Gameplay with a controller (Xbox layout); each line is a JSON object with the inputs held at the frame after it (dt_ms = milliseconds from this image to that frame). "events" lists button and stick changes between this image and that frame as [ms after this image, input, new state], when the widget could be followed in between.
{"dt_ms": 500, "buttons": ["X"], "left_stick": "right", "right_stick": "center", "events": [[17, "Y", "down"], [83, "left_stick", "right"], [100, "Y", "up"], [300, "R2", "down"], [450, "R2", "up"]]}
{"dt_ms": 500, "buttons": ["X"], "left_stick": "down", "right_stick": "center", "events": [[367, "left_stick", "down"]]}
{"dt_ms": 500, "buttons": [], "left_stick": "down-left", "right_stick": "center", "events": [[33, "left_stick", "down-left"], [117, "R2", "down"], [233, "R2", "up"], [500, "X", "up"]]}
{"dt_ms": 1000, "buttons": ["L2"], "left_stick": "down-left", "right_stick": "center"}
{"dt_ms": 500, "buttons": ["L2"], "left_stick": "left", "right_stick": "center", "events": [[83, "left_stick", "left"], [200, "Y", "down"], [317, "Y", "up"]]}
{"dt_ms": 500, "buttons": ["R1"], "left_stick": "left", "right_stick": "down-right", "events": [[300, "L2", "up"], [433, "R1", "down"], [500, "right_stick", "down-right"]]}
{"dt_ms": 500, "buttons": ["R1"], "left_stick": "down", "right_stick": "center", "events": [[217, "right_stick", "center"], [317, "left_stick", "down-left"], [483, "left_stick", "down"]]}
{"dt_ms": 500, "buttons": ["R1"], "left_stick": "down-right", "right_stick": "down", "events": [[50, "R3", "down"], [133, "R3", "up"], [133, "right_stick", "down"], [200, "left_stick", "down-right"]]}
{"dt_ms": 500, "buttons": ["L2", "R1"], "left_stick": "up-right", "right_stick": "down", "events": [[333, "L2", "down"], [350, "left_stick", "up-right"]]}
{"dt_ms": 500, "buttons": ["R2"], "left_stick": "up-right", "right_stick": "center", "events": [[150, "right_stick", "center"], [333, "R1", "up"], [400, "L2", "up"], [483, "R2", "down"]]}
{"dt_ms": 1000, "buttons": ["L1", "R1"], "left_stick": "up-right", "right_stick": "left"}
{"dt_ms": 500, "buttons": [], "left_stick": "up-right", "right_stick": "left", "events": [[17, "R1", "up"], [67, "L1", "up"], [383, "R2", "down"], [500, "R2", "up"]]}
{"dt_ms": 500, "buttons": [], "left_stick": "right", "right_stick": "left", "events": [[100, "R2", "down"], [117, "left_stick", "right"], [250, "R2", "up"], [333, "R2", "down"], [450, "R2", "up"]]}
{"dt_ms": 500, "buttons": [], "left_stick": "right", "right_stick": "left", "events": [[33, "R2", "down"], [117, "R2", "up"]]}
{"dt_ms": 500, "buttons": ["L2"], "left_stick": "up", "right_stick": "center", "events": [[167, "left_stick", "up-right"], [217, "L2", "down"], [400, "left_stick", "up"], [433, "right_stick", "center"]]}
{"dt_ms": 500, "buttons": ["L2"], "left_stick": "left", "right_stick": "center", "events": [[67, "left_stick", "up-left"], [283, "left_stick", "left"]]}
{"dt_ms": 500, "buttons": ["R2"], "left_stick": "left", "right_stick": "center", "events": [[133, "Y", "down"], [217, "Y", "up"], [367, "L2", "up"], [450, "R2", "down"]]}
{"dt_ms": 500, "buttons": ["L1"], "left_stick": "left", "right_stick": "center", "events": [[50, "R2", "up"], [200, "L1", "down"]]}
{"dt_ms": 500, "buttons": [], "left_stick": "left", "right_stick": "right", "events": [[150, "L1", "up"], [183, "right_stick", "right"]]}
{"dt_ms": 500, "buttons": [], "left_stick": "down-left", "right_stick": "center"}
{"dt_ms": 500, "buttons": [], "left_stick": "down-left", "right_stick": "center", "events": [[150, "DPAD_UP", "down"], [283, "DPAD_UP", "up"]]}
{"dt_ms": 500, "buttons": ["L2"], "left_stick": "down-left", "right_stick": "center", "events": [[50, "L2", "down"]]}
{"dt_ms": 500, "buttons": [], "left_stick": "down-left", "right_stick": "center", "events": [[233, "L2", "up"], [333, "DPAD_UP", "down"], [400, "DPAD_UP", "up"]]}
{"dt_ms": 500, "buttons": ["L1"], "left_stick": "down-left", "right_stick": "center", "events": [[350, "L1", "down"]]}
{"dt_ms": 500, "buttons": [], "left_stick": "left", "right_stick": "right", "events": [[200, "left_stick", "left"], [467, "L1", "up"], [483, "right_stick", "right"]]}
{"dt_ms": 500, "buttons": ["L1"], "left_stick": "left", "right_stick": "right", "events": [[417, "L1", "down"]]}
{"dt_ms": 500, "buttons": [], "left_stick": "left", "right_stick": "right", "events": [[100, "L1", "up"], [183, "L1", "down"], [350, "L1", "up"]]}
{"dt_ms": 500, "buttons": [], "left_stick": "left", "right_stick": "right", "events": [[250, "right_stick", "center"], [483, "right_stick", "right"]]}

What is being asked: When you repeat the data, keep each line exactly as given.

Task response:
Gameplay with a controller (Xbox layout); each line is a JSON object with the inputs held at the frame after it (dt_ms = milliseconds from this image to that frame). "events" lists button and stick changes between this image and that frame as [ms after this image, input, new state], when the widget could be followed in between.
{"dt_ms": 500, "buttons": ["X"], "left_stick": "right", "right_stick": "center", "events": [[17, "Y", "down"], [83, "left_stick", "right"], [100, "Y", "up"], [300, "R2", "down"], [450, "R2", "up"]]}
{"dt_ms": 500, "buttons": ["X"], "left_stick": "down", "right_stick": "center", "events": [[367, "left_stick", "down"]]}
{"dt_ms": 500, "buttons": [], "left_stick": "down-left", "right_stick": "center", "events": [[33, "left_stick", "down-left"], [117, "R2", "down"], [233, "R2", "up"], [500, "X", "up"]]}
{"dt_ms": 1000, "buttons": ["L2"], "left_stick": "down-left", "right_stick": "center"}
{"dt_ms": 500, "buttons": ["L2"], "left_stick": "left", "right_stick": "center", "events": [[83, "left_stick", "left"], [200, "Y", "down"], [317, "Y", "up"]]}
{"dt_ms": 500, "buttons": ["R1"], "left_stick": "left", "right_stick": "down-right", "events": [[300, "L2", "up"], [433, "R1", "down"], [500, "right_stick", "down-right"]]}
{"dt_ms": 500, "buttons": ["R1"], "left_stick": "down", "right_stick": "center", "events": [[217, "right_stick", "center"], [317, "left_stick", "down-left"], [483, "left_stick", "down"]]}
{"dt_ms": 500, "buttons": ["R1"], "left_stick": "down-right", "right_stick": "down", "events": [[50, "R3", "down"], [133, "R3", "up"], [133, "right_stick", "down"], [200, "left_stick", "down-right"]]}
{"dt_ms": 500, "buttons": ["L2", "R1"], "left_stick": "up-right", "right_stick": "down", "events": [[333, "L2", "down"], [350, "left_stick", "up-right"]]}
{"dt_ms": 500, "buttons": ["R2"], "left_stick": "up-right", "right_stick": "center", "events": [[150, "right_stick", "center"], [333, "R1", "up"], [400, "L2", "up"], [483, "R2", "down"]]}
{"dt_ms": 1000, "buttons": ["L1", "R1"], "left_stick": "up-right", "right_stick": "left"}
{"dt_ms": 500, "buttons": [], "left_stick": "up-right", "right_stick": "left", "events": [[17, "R1", "up"], [67, "L1", "up"], [383, "R2", "down"], [500, "R2", "up"]]}
{"dt_ms": 500, "buttons": [], "left_stick": "right", "right_stick": "left", "events": [[100, "R2", "down"], [117, "left_stick", "right"], [250, "R2", "up"], [333, "R2", "down"], [450, "R2", "up"]]}
{"dt_ms": 500, "buttons": [], "left_stick": "right", "right_stick": "left", "events": [[33, "R2", "down"], [117, "R2", "up"]]}
{"dt_ms": 500, "buttons": ["L2"], "left_stick": "up", "right_stick": "center", "events": [[167, "left_stick", "up-right"], [217, "L2", "down"], [400, "left_stick", "up"], [433, "right_stick", "center"]]}
{"dt_ms": 500, "buttons": ["L2"], "left_stick": "left", "right_stick": "center", "events": [[67, "left_stick", "up-left"], [283, "left_stick", "left"]]}
{"dt_ms": 500, "buttons": ["R2"], "left_stick": "left", "right_stick": "center", "events": [[133, "Y", "down"], [217, "Y", "up"], [367, "L2", "up"], [450, "R2", "down"]]}
{"dt_ms": 500, "buttons": ["L1"], "left_stick": "left", "right_stick": "center", "events": [[50, "R2", "up"], [200, "L1", "down"]]}
{"dt_ms": 500, "buttons": [], "left_stick": "left", "right_stick": "right", "events": [[150, "L1", "up"], [183, "right_stick", "right"]]}
{"dt_ms": 500, "buttons": [], "left_stick": "down-left", "right_stick": "center"}
{"dt_ms": 500, "buttons": [], "left_stick": "down-left", "right_stick": "center", "events": [[150, "DPAD_UP", "down"], [283, "DPAD_UP", "up"]]}
{"dt_ms": 500, "buttons": ["L2"], "left_stick": "down-left", "right_stick": "center", "events": [[50, "L2", "down"]]}
{"dt_ms": 500, "buttons": [], "left_stick": "down-left", "right_stick": "center", "events": [[233, "L2", "up"], [333, "DPAD_UP", "down"], [400, "DPAD_UP", "up"]]}
{"dt_ms": 500, "buttons": ["L1"], "left_stick": "down-left", "right_stick": "center", "events": [[350, "L1", "down"]]}
{"dt_ms": 500, "buttons": [], "left_stick": "left", "right_stick": "right", "events": [[200, "left_stick", "left"], [467, "L1", "up"], [483, "right_stick", "right"]]}
{"dt_ms": 500, "buttons": ["L1"], "left_stick": "left", "right_stick": "right", "events": [[417, "L1", "down"]]}
{"dt_ms": 500, "buttons": [], "left_stick": "left", "right_stick": "right", "events": [[100, "L1", "up"], [183, "L1", "down"], [350, "L1", "up"]]}
{"dt_ms": 500, "buttons": [], "left_stick": "left", "right_stick": "right", "events": [[250, "right_stick", "center"], [483, "right_stick", "right"]]}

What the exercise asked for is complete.